PASSAGE »
○ ○ ○ ○

Many see the Brooklyn 99 series as “that one Andy Samburg cop comedy”; however, it’s so much more than that. You may be thinking that this series is far too long winded to be interesting and comedic although having taken the time to watch it, I can assure you that it only gets better.

With an already hilarious cast and a chortle-worthy script, you can’t imagine how funny this show gets. The first season starts off with an introduction to how life at the precinct is and a sort of character background check including all of their funniest and most iconic moments. Unfortunately, when routine at the precinct is stirred up by the rigid Captain Holt, the jokes seem to become even more relatable. Not only does the series progress in a directional sense but it maintains its light hearted warmth that brings me to uncontrollable laughter every time.

Romance is another big part of the show that gets overlooked. Jake Peralta, played by the infamous Andy Samburg, jokingly pokes fun at his uneventful and dusty love life until the incredulous “Jamy” ship name comes into play, most characters finding their match except Scully who seems to be content with his old-aged loneliness. Not to give too much away but the plots thickens in later seasons as some relationships thrive and others falter.

The biggest part of being a detective is the action and it’s fair to say that the Brooklyn 99 series sure does pack a punch with its tense shoot-out scenes and pain-stakingly funny stakeouts. We witness development in further episodes as past characters unsurface earning themselves not always a positive reputation. One thing I cannot ignore though is Jake’s intermittent enemy named Doug Judy, a meticulous criminal known for tricking the eye with his sly and disguised intentions. As he returns in later-on episodes we grow to like him too soon before he betrays the detectives at the nine-nine leaving the season on a steep cliffhanger as to what happens next.

○ ○ ○ ○

Part of a data file »
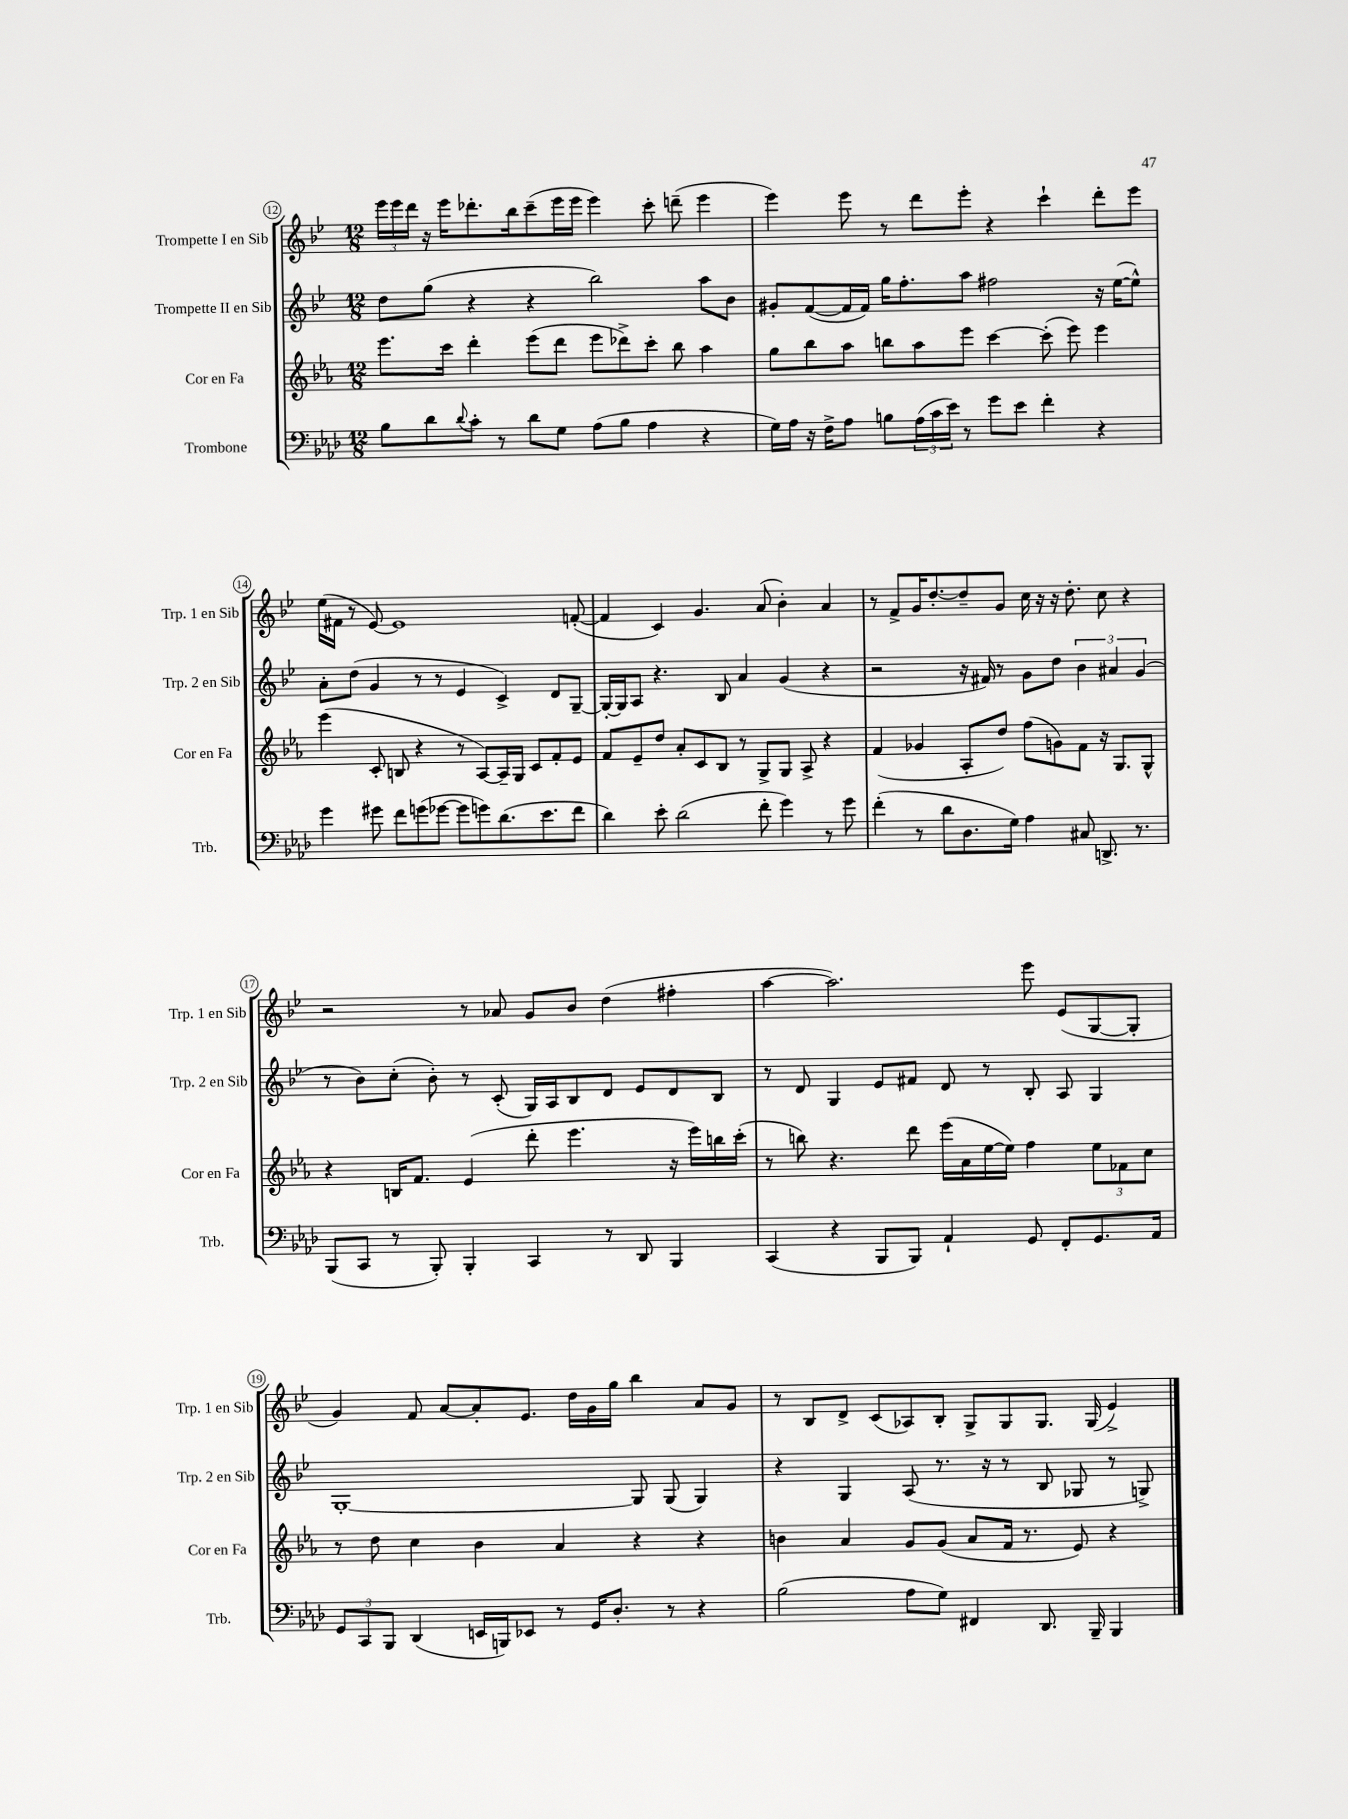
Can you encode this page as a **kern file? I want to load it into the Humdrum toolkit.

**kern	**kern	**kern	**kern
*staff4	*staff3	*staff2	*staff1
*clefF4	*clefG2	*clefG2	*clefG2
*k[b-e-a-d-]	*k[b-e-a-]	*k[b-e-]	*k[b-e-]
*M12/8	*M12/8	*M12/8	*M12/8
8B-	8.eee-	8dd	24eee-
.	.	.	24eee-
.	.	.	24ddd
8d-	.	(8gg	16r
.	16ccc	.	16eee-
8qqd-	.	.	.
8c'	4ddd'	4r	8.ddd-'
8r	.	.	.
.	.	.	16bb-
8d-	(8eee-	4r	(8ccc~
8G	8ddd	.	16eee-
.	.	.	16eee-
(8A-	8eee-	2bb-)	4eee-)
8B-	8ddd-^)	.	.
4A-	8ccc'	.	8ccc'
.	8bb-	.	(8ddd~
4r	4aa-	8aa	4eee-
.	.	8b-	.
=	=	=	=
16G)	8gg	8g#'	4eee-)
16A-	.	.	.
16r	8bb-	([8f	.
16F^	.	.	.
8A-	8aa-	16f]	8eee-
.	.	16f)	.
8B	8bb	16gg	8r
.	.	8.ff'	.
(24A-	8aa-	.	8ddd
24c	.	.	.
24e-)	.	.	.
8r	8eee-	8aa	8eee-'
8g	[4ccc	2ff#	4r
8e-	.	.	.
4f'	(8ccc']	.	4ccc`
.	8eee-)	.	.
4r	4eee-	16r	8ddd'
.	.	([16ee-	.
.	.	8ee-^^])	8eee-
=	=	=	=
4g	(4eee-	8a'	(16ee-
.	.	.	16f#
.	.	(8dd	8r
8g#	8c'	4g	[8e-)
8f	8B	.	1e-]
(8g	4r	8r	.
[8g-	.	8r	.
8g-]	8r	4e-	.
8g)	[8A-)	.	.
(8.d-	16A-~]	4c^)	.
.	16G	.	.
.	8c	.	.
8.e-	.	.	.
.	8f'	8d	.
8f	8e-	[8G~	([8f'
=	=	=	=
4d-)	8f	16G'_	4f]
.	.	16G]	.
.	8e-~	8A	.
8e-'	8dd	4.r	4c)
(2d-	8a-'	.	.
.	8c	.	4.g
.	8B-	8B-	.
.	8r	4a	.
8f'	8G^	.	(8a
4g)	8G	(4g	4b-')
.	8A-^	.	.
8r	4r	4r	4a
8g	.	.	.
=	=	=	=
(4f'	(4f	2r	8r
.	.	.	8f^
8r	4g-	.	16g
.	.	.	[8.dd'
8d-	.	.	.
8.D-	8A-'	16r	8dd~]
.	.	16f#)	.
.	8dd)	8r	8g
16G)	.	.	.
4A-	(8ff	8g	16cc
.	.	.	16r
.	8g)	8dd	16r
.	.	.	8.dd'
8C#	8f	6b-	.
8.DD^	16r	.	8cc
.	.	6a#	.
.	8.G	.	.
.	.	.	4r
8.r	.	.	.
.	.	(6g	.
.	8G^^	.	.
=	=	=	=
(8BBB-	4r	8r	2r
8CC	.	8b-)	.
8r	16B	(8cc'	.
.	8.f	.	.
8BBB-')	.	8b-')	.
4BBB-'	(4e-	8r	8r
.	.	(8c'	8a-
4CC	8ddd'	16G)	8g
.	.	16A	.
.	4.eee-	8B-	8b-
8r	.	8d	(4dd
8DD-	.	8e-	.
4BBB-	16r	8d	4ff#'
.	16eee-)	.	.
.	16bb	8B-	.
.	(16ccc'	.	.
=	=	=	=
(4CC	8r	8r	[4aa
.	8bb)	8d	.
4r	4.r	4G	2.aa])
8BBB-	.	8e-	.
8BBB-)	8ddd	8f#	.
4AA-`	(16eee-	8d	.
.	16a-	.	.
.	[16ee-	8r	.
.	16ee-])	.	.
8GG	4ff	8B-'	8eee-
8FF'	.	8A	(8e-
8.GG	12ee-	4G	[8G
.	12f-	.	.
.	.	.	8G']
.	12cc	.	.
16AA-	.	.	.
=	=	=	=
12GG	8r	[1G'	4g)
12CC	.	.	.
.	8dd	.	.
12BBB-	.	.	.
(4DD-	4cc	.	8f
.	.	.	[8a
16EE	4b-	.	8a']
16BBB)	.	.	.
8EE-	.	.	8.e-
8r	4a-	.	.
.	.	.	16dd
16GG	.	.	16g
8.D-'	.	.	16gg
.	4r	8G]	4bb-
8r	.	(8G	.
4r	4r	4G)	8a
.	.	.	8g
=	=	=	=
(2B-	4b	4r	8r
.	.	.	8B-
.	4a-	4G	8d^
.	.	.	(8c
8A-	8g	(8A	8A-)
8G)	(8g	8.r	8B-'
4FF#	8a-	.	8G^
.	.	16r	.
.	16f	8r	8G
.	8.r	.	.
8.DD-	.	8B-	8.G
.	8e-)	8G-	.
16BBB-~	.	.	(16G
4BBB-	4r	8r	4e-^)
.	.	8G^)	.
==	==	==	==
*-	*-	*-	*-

○ ○ ○ ○

COMPLETE THE FOLLOWING »
1. Copy the Brooklyn 99 review from "With an already" to "laughter every time." again, renaming every "precinct" as "station".
2. Gather every line of the records that contains the string "kern".

ANSWERS TO THE EXERCISE »
1.
With an already hilarious cast and a chortle-worthy script, you can’t imagine how funny this show gets. The first season starts off with an introduction to how life at the station is and a sort of character background check including all of their funniest and most iconic moments. Unfortunately, when routine at the station is stirred up by the rigid Captain Holt, the jokes seem to become even more relatable. Not only does the series progress in a directional sense but it maintains its light hearted warmth that brings me to uncontrollable laughter every time.

2.
Can you encode this page as a **kern file? I want to load it into the Humdrum toolkit.
**kern	**kern	**kern	**kern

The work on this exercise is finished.